There are differing views within Goldman Sachs itself. CEO David Solomon expressed skepticism about rate cuts occurring this year, citing the economy’s resilience and the likelihood of persistent inflation during a recent event. Meanwhile, President John Waldron questioned the pace at which the Fed could move, challenging Hatzius’ previous predictions at a conference this week.
Despite these internal differences, Hatzius maintained a cautious stance in his Friday note. He wrote, “we continue to see rate cuts as optional, which lessens the urgency.” This cautious approach highlights the inherent uncertainty in making confident economic forecasts.
The broader economic context further complicates predictions. The resilience of the labor market and persistent inflation pressures suggest that the Fed might not be in a hurry to cut rates. While some indicators point to potential easing, the overall economic strength complicates the decision-making process for the Fed.
Moreover, the mixed economic signals have led to varied interpretations among analysts and market participants. While some see the current conditions as justifying a delay in rate cuts, others believe that the Fed might need to act sooner to address inflation concerns effectively.
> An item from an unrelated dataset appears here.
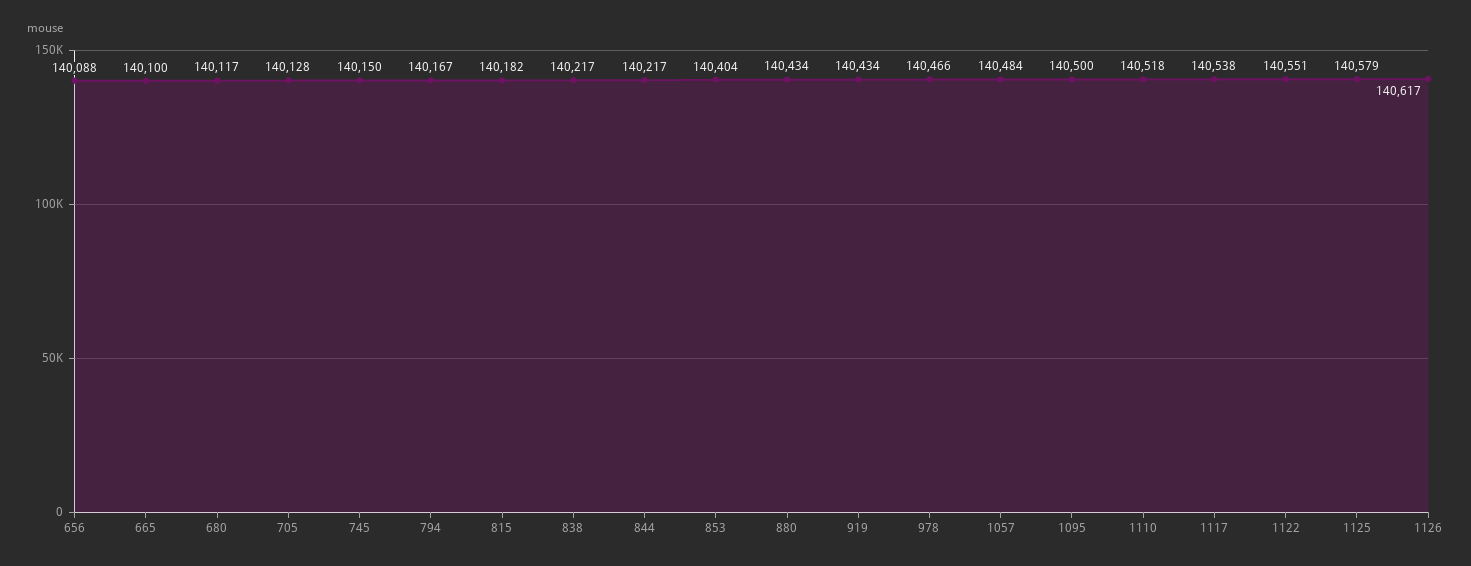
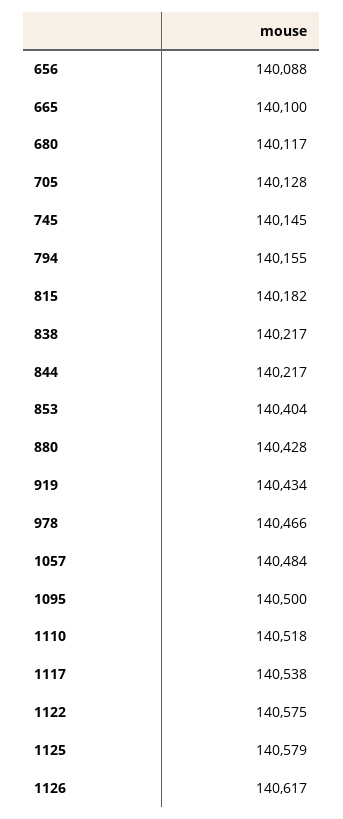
745: 140150 -> 140145
794: 140167 -> 140155
880: 140434 -> 140428
1122: 140551 -> 140575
This uncertainty is reflected in the market’s response. The probability of a rate cut in September, as indicated by the CME FedWatch Tool, remains just above 50%, highlighting the market's cautious optimism. Investors and analysts alike are closely watching upcoming economic data, particularly inflation and labor market indicators, to gauge the Fed’s next move.
Ultimately, the question of when the Fed will begin cutting rates remains open-ended. The evolving economic landscape and the Fed’s data-driven approach mean that predictions are subject to change as new information becomes available. For now, Goldman Sachs and the broader market are hedging their bets on a September rate cut, but the situation remains fluid.
In summary, while Goldman Sachs has adjusted its forecast to a September rate cut, the ongoing economic resilience and persistent inflation complicate the outlook. The varying opinions within Goldman and among market analysts underscore the uncertainty and difficulty of making precise economic predictions in the current environment. As a result, the timing and pace of rate cuts remain key points of speculation and debate.